Abstract
Fog computing enables low-latency services for Internet of Things (IoT) applications, but its distributed and resource-constrained nature makes it highly vulnerable to failures. Existing fault tolerance strategies such as replication, resubmission, and migration either increase overhead or lack adaptability under dynamic workloads. This paper presents a hybrid fault-tolerant scheduling framework that integrates fuzzy logic-based task criticality assessment with a dual backup resubmission mechanism. The fuzzy module classifies tasks using deadline tightness, node reliability, queue pressure, and data size, while the scheduler selectively creates backups for high critical tasks and resubmits low-critical tasks upon failures. This design aims to minimize energy overhead while maintaining high reliability.
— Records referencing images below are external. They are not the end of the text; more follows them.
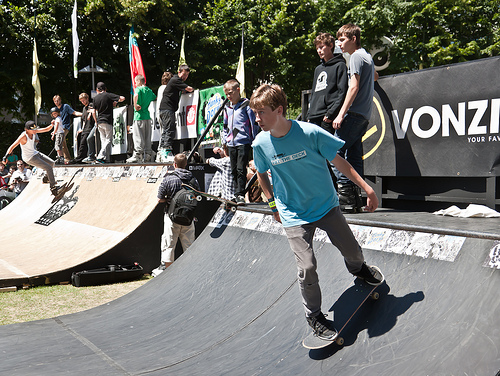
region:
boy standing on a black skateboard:
[232, 68, 392, 363]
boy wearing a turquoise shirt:
[231, 34, 398, 353]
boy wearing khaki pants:
[220, 53, 402, 370]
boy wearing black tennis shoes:
[224, 76, 404, 348]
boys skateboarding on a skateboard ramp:
[232, 75, 498, 356]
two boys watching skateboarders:
[289, 17, 411, 201]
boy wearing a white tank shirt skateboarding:
[5, 103, 84, 214]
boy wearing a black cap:
[10, 107, 93, 222]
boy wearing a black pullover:
[305, 21, 354, 141]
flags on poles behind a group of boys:
[11, 3, 246, 133]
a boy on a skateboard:
[235, 79, 398, 353]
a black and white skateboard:
[297, 263, 387, 357]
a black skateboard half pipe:
[4, 205, 492, 374]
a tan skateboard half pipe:
[0, 152, 162, 292]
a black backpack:
[166, 184, 201, 226]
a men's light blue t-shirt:
[242, 126, 354, 230]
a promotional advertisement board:
[355, 60, 498, 187]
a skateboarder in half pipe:
[1, 112, 78, 202]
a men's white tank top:
[16, 127, 37, 164]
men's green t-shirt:
[127, 86, 152, 120]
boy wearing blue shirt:
[198, 116, 348, 221]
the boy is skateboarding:
[238, 76, 395, 373]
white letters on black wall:
[380, 85, 493, 180]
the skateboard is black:
[261, 245, 407, 360]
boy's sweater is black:
[287, 46, 348, 114]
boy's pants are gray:
[262, 202, 413, 317]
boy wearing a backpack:
[166, 172, 206, 222]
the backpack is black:
[155, 175, 206, 231]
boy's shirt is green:
[127, 86, 162, 116]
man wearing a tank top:
[12, 128, 50, 165]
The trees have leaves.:
[145, 2, 317, 54]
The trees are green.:
[153, 2, 294, 55]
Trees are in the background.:
[162, 4, 285, 55]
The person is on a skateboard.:
[212, 71, 409, 357]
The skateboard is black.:
[227, 76, 408, 364]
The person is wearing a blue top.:
[225, 84, 357, 229]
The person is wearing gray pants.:
[268, 198, 403, 343]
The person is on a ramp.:
[102, 69, 498, 374]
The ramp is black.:
[181, 272, 285, 360]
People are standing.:
[30, 61, 205, 173]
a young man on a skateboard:
[239, 84, 384, 354]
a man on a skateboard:
[3, 121, 70, 203]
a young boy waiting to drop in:
[180, 81, 250, 210]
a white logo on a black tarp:
[388, 99, 498, 151]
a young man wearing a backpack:
[161, 155, 198, 278]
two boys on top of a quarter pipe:
[307, 19, 371, 214]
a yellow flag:
[31, 41, 45, 116]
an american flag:
[126, 29, 145, 87]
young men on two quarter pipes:
[2, 27, 473, 372]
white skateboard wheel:
[196, 193, 202, 200]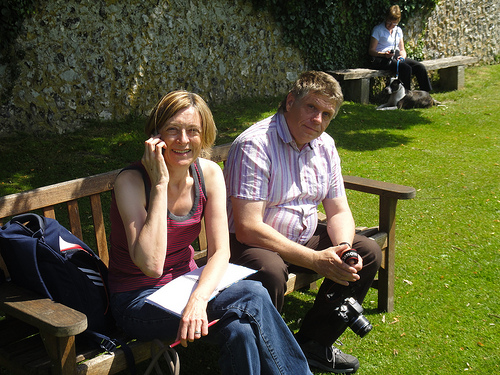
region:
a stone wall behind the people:
[11, 10, 486, 75]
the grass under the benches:
[355, 123, 492, 372]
The framework was implemented on the iFogSim simulator using a three-tier IoT fog cloud architecture and evaluated under varying failure rates (1–10%) and workloads (1000–5000 tasks). Experimental results show that the approach improves task reliability by up to 20%, reduces makespan by 30% and energy consumption by 25%, and achieves 220 tasks/s throughput at peak load. These findings confirm that fuzzy-guided hybrid scheduling effectively balances reliability, performance, and energy efficiency in fault prone fog environments.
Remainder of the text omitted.